Docker, Celery and Queues

PUBLISHED ON 30.10.2020 — ENGINEERING

There are a lot of blogs on how to setup docker and celery for development, but none of them are really practical or like a real world example of development.
So I’m gonna show how I setup celery with docker while I have a few different celery queues for development.

Setup Celery and Docker when you only have one queue :

Dockerfile

FROM python:3.8  
ENV LANG=C.UTF-8 LC_ALL=C.UTF-8 PYTHONUNBUFFERED=1

WORKDIR /  
COPY requirements.txt ./  
RUN pip install --no-cache-dir -r requirements.txt  
RUN rm requirements.txt  

COPY . /  
WORKDIR /app

docker-compose.yml

version: '3'
services: 
  worker:
    build: .
    image: &img worker 
    command: [celery, worker, --app=worker.app, --pool=gevent, --concurrency=20, --loglevel=INFO]
    environment: &env      
      - CELERY_BROKER_URL=amqp://guest:guest@rabbitmq:5672
    depends_on:
      - rabbitmq
    restart: 'no'
    volumes:
      - ./app:/app 

  rabbitmq:
    hostname: rabbit
    image: rabbitmq:3.8.4-alpine
    environment:
      - RABBITMQ_DEFAULT_USER=guest
      - RABBITMQ_DEFAULT_PASS=guest
    ports:
      - 5672:5672
    container_name: rabbit
    volumes:
      - rabbitmq_data:/var/lib/rabbitmq/data/

Now you just start up the stack

docker-compose up -d

If you need to add another celery worker

docker-compose up -d --scale worker=2

Now this was pretty simple, but what should we do when we have several celery queues and we want a celery worker for each queue?
There are two ways to achieve this :

creating a celery worker for each queue :

worker.Dockerfile

FROM python:3.8
RUN pip install celery, django-celery-beat
COPY worker_entrypoint.sh /usr/bin/worker_entrypoint.sh
WORKDIR /usr/src/app/
CMD bash /usr/bin/worker_entrypoint.sh

worker_entrypoint.sh

echo "<---Waiting for rabbit to start--->"
sleep 30
echo "<---Starting Worker--->"
echo "QUEUES" $QUEUES
watchmedo auto-restart \
--directory "/usr/src/app/" \
--pattern "*.py" \
--recursive \
-- celery --app=worker.app --pool=gevent --concurrency=20 --loglevel=INFO -n $WORKER_NAME -Q $QUEUES

docker-compose.yml

version: '3'
services:

  worker:
    image: &worker
    build:
      context: .
      dockerfile: worker.Dockerfile
    environment: &env      
      - CELERY_BROKER_URL=amqp://guest:guest@rabbitmq:5672
      - QUEUES=celery
    depends_on:
      - rabbitmq
    restart: 'no'
    volumes:
      - ./app:/app 

  recommendation_worker:
    image: &worker
    build:
      context: .
      dockerfile: worker.Dockerfile
    environment: &env
      - QUEUES=recommendation_worker
    depends_on:
      - rabbitmq

  periodic_worker:
    image: &worker
    build:
      context: .
      dockerfile: worker.Dockerfile
    environment: &env
      - QUEUES=periodic_worker
    depends_on:
      - rabbitmq

  beat:
    image: &worker
    build:
      context: .
      dockerfile: worker.Dockerfile
    command: [celery --app=worker.app beat]
    depends_on:
      - rabbitmq

  rabbitmq:
    hostname: rabbit
    image: rabbitmq:3.8.4-alpine
    environment:
      - RABBITMQ_DEFAULT_USER=guest
      - RABBITMQ_DEFAULT_PASS=guest
    ports:
      - 5672:5672
    container_name: rabbit
    volumes:
      - rabbitmq_data:/var/lib/rabbitmq/data/

Now this works fine in production which is on a server machine.
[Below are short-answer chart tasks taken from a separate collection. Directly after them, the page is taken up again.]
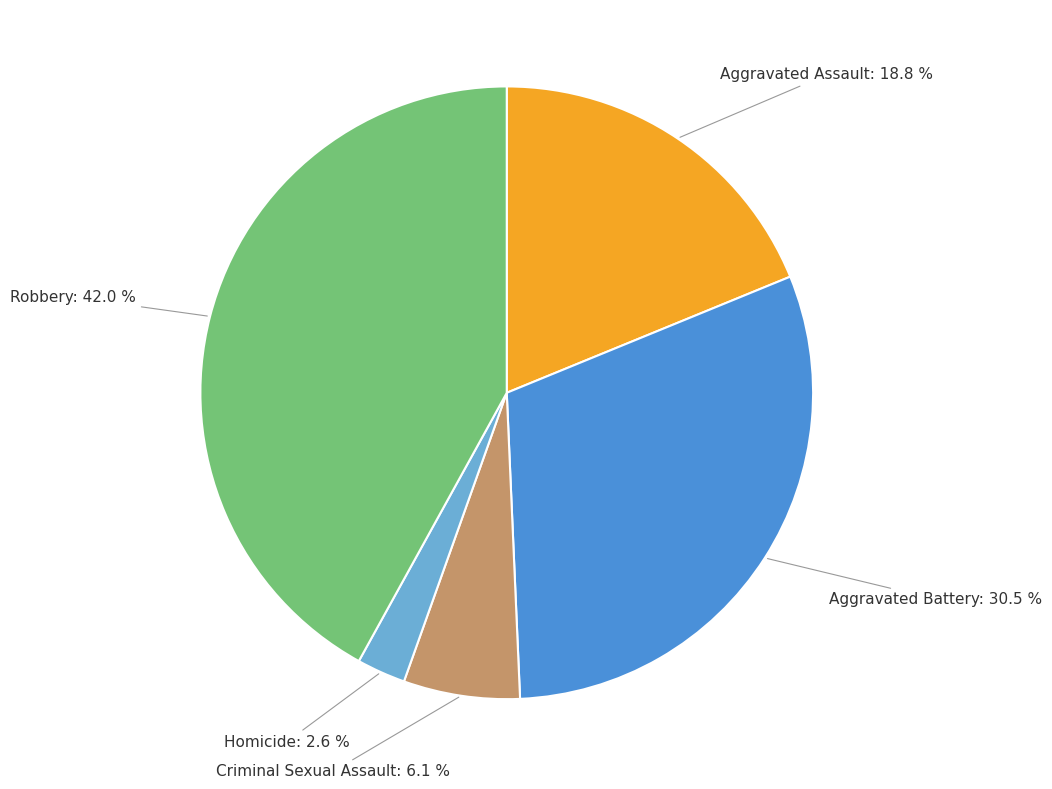

Does any single category account for the majority?

No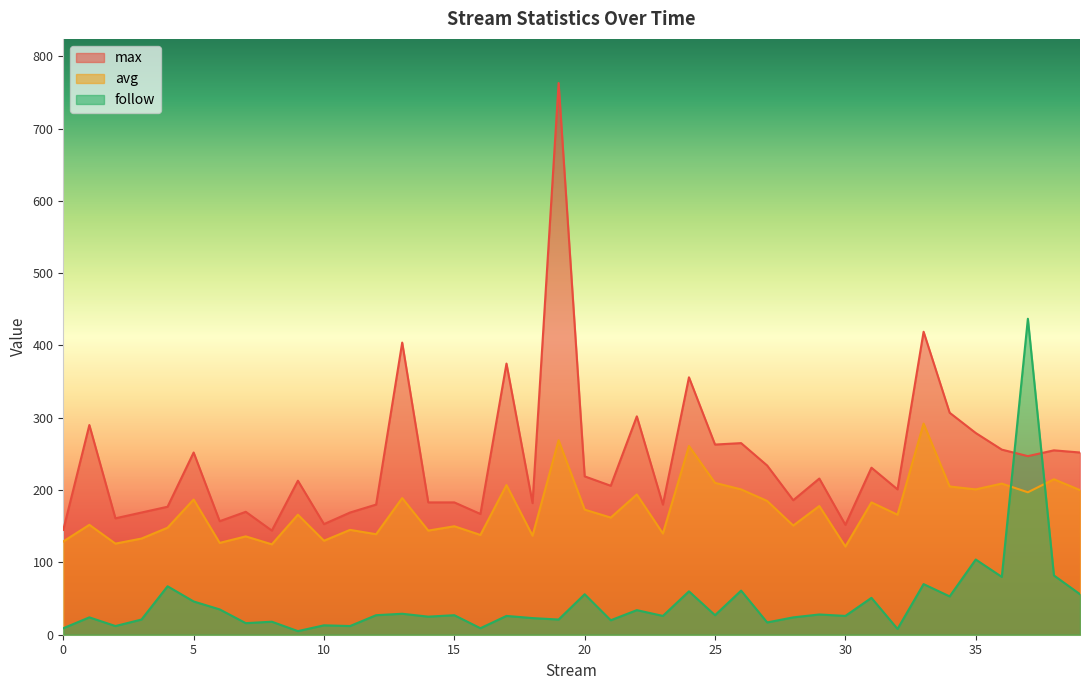

True or false: avg and max intersect in this chart.

False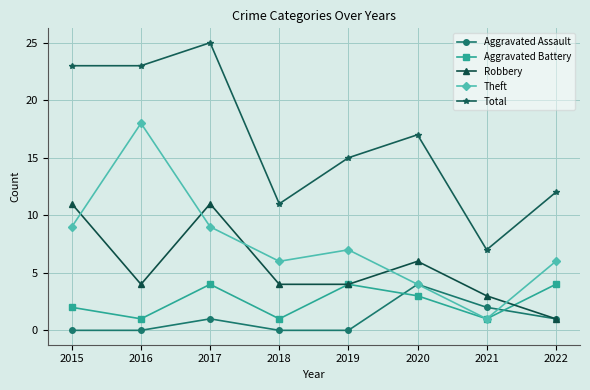

How many lines are shown in the chart?

5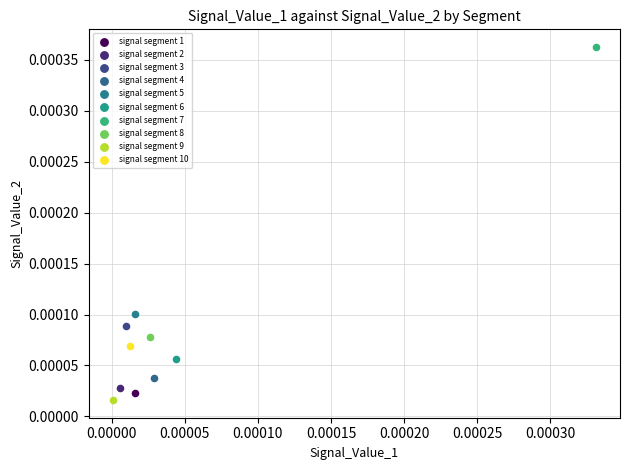

What are all the series names shown in the legend?

signal segment 1, signal segment 2, signal segment 3, signal segment 4, signal segment 5, signal segment 6, signal segment 7, signal segment 8, signal segment 9, signal segment 10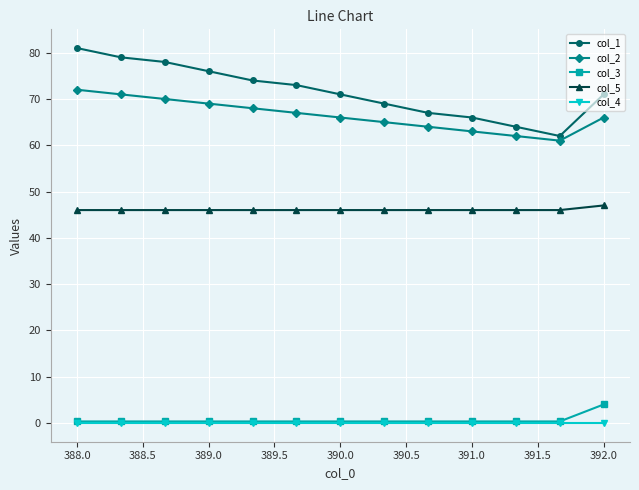

Which series has the largest range (max minus min)?

col_1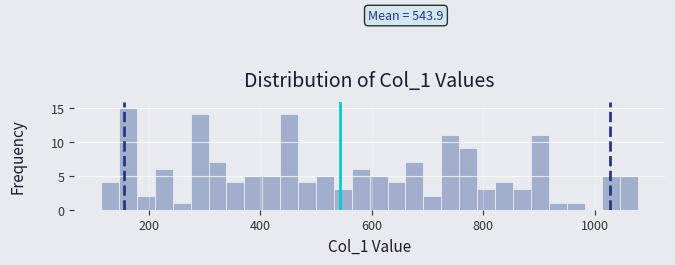

Read against the x-axis, roughly where is the centre of the tallest bar?

160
But for development purposes, it is really costly in terms of memory usage, cpu usage, and docker build time on your development machine. So what I’ve done for development is this :

docker-compose.yml


  worker:
    image: &worker
    build:
      context: .
      dockerfile: worker.Dockerfile
    environment: &env      
      - CELERY_BROKER_URL=amqp://guest:guest@rabbitmq:5672
    depends_on:
      - rabbitmq
    volumes:
      - ./app:/app 

  rabbitmq:
    hostname: rabbit
    image: rabbitmq:3.8.4-alpine
    environment:
      - RABBITMQ_DEFAULT_USER=guest
      - RABBITMQ_DEFAULT_PASS=guest
    ports:
      - 5672:5672
    container_name: rabbit
    volumes:
      - rabbitmq_data:/var/lib/rabbitmq/data/

worker_entrypoint.sh

echo "<---Waiting for rabbit to start--->"
sleep 30
echo "<---Starting Worker--->"
echo "QUEUES" $QUEUES
watchmedo auto-restart \
--directory "/usr/src/app/" \
--pattern "*.py" \
--recursive \
-- celery  --app=worker.app --beat \
--pool=gevent --concurrency=20 --loglevel=INFO -Q $QUEUES

worker.Dockerfile

FROM python:3.8
RUN pip install celery, django-celery-beat
COPY worker_entrypoint.sh /usr/bin/worker_entrypoint.sh
WORKDIR /usr/src/app/
ENV QUEUES celery,recommendation_worker,periodic_worker
CMD bash /usr/bin/worker_entrypoint.sh

Note : This is only meant for development purposes

This way you handle whatever queues you have with only one worker, the celery beat is also on one line command with the celery worker.

Advantages:

  • less building time
  • mush less cpu and memory usage
  • less logs when running docker
  • less space used
  • less code

Disadvantages:

  • it’s only suited for development stage

If you need more workers you could scale the number of your workers:

docker-compose up -d --scale worker=5